* _ENTRIES SUPPLIED_
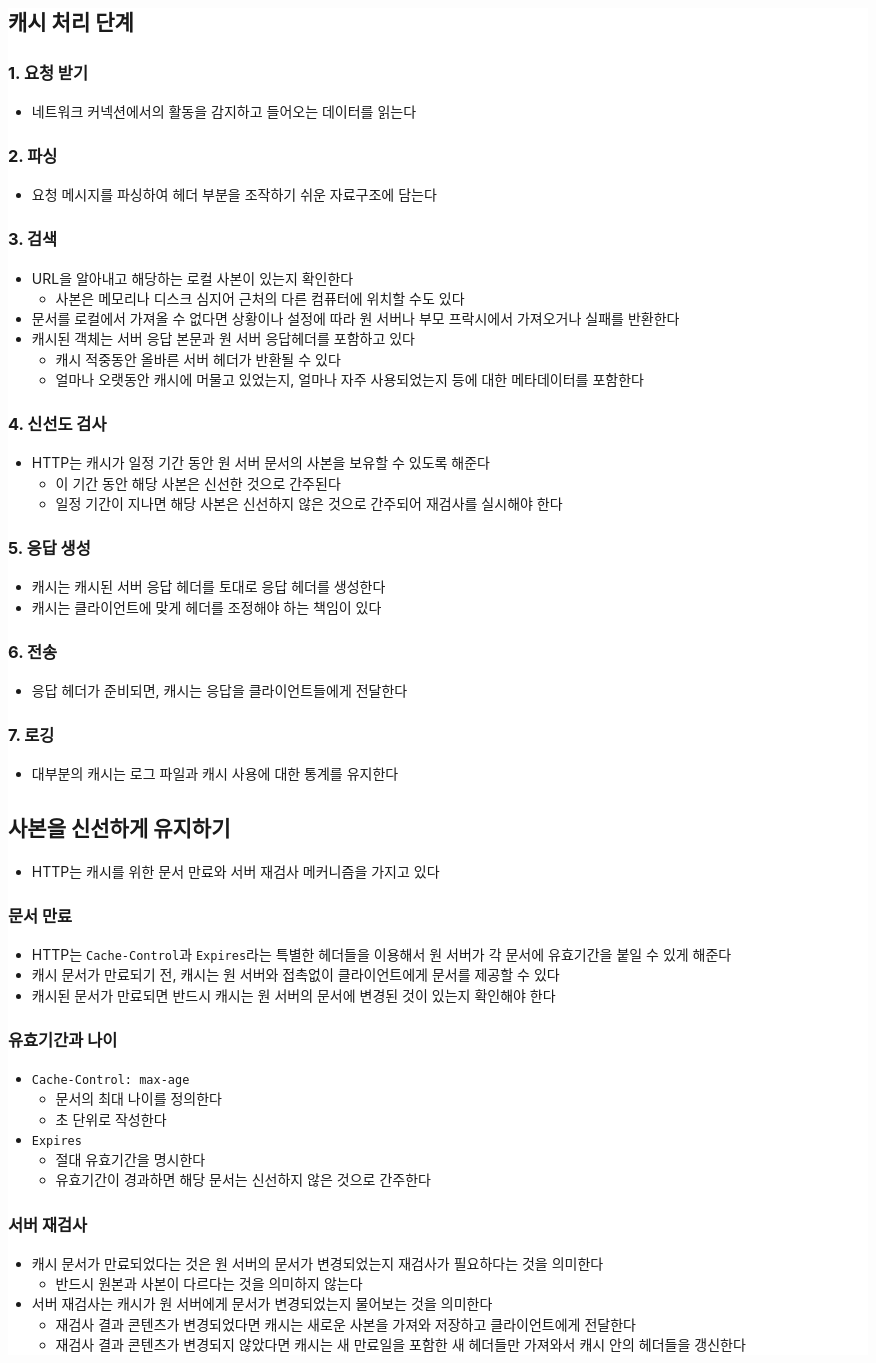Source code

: ## 캐시 처리 단계
### 1. 요청 받기
- 네트워크 커넥션에서의 활동을 감지하고 들어오는 데이터를 읽는다

### 2. 파싱
- 요청 메시지를 파싱하여 헤더 부분을 조작하기 쉬운 자료구조에 담는다

### 3. 검색
- URL을 알아내고 해당하는 로컬 사본이 있는지 확인한다
  - 사본은 메모리나 디스크 심지어 근처의 다른 컴퓨터에 위치할 수도 있다
- 문서를 로컬에서 가져올 수 없다면 상황이나 설정에 따라 원 서버나 부모 프락시에서 가져오거나 실패를 반환한다
- 캐시된 객체는 서버 응답 본문과 원 서버 응답헤더를 포함하고 있다
  - 캐시 적중동안 올바른 서버 헤더가 반환될 수 있다
  - 얼마나 오랫동안 캐시에 머물고 있었는지, 얼마나 자주 사용되었는지 등에 대한 메타데이터를 포함한다

### 4. 신선도 검사
- HTTP는 캐시가 일정 기간 동안 원 서버 문서의 사본을 보유할 수 있도록 해준다
  - 이 기간 동안 해당 사본은 신선한 것으로 간주된다
  - 일정 기간이 지나면 해당 사본은 신선하지 않은 것으로 간주되어 재검사를 실시해야 한다

### 5. 응답 생성
- 캐시는 캐시된 서버 응답 헤더를 토대로 응답 헤더를 생성한다
- 캐시는 클라이언트에 맞게 헤더를 조정해야 하는 책임이 있다

### 6. 전송
- 응답 헤더가 준비되면, 캐시는 응답을 클라이언트들에게 전달한다

### 7. 로깅
- 대부분의 캐시는 로그 파일과 캐시 사용에 대한 통계를 유지한다

## 사본을 신선하게 유지하기
- HTTP는 캐시를 위한 문서 만료와 서버 재검사 메커니즘을 가지고 있다

### 문서 만료
- HTTP는 `Cache-Control`과 `Expires`라는 특별한 헤더들을 이용해서 원 서버가 각 문서에 유효기간을 붙일 수 있게 해준다
- 캐시 문서가 만료되기 전, 캐시는 원 서버와 접촉없이 클라이언트에게 문서를 제공할 수 있다
- 캐시된 문서가 만료되면 반드시 캐시는 원 서버의 문서에 변경된 것이 있는지 확인해야 한다

### 유효기간과 나이
- `Cache-Control: max-age`
  - 문서의 최대 나이를 정의한다
  - 초 단위로 작성한다
- `Expires`
  - 절대 유효기간을 명시한다
  - 유효기간이 경과하면 해당 문서는 신선하지 않은 것으로 간주한다

### 서버 재검사
- 캐시 문서가 만료되었다는 것은 원 서버의 문서가 변경되었는지 재검사가 필요하다는 것을 의미한다
  - 반드시 원본과 사본이 다르다는 것을 의미하지 않는다
- 서버 재검사는 캐시가 원 서버에게 문서가 변경되었는지 물어보는 것을 의미한다
  - 재검사 결과 콘텐츠가 변경되었다면 캐시는 새로운 사본을 가져와 저장하고 클라이언트에게 전달한다
  - 재검사 결과 콘텐츠가 변경되지 않았다면 캐시는 새 만료일을 포함한 새 헤더들만 가져와서 캐시 안의 헤더들을 갱신한다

* _HOW TO COMPLETE THIS TASK_
Repeat, word for word and with no pictures, only the lines running from the beginning of the data to the line that contains "- 서버 재검사는 캐시가 원 서버에게 문서가 변경되었는지 물어보는 것을 의미한다".

* _OUTPUT_
Source code

: ## 캐시 처리 단계
### 1. 요청 받기
- 네트워크 커넥션에서의 활동을 감지하고 들어오는 데이터를 읽는다

### 2. 파싱
- 요청 메시지를 파싱하여 헤더 부분을 조작하기 쉬운 자료구조에 담는다

### 3. 검색
- URL을 알아내고 해당하는 로컬 사본이 있는지 확인한다
  - 사본은 메모리나 디스크 심지어 근처의 다른 컴퓨터에 위치할 수도 있다
- 문서를 로컬에서 가져올 수 없다면 상황이나 설정에 따라 원 서버나 부모 프락시에서 가져오거나 실패를 반환한다
- 캐시된 객체는 서버 응답 본문과 원 서버 응답헤더를 포함하고 있다
  - 캐시 적중동안 올바른 서버 헤더가 반환될 수 있다
  - 얼마나 오랫동안 캐시에 머물고 있었는지, 얼마나 자주 사용되었는지 등에 대한 메타데이터를 포함한다

### 4. 신선도 검사
- HTTP는 캐시가 일정 기간 동안 원 서버 문서의 사본을 보유할 수 있도록 해준다
  - 이 기간 동안 해당 사본은 신선한 것으로 간주된다
  - 일정 기간이 지나면 해당 사본은 신선하지 않은 것으로 간주되어 재검사를 실시해야 한다

### 5. 응답 생성
- 캐시는 캐시된 서버 응답 헤더를 토대로 응답 헤더를 생성한다
- 캐시는 클라이언트에 맞게 헤더를 조정해야 하는 책임이 있다

### 6. 전송
- 응답 헤더가 준비되면, 캐시는 응답을 클라이언트들에게 전달한다

### 7. 로깅
- 대부분의 캐시는 로그 파일과 캐시 사용에 대한 통계를 유지한다

## 사본을 신선하게 유지하기
- HTTP는 캐시를 위한 문서 만료와 서버 재검사 메커니즘을 가지고 있다

### 문서 만료
- HTTP는 `Cache-Control`과 `Expires`라는 특별한 헤더들을 이용해서 원 서버가 각 문서에 유효기간을 붙일 수 있게 해준다
- 캐시 문서가 만료되기 전, 캐시는 원 서버와 접촉없이 클라이언트에게 문서를 제공할 수 있다
- 캐시된 문서가 만료되면 반드시 캐시는 원 서버의 문서에 변경된 것이 있는지 확인해야 한다

### 유효기간과 나이
- `Cache-Control: max-age`
  - 문서의 최대 나이를 정의한다
  - 초 단위로 작성한다
- `Expires`
  - 절대 유효기간을 명시한다
  - 유효기간이 경과하면 해당 문서는 신선하지 않은 것으로 간주한다

### 서버 재검사
- 캐시 문서가 만료되었다는 것은 원 서버의 문서가 변경되었는지 재검사가 필요하다는 것을 의미한다
  - 반드시 원본과 사본이 다르다는 것을 의미하지 않는다
- 서버 재검사는 캐시가 원 서버에게 문서가 변경되었는지 물어보는 것을 의미한다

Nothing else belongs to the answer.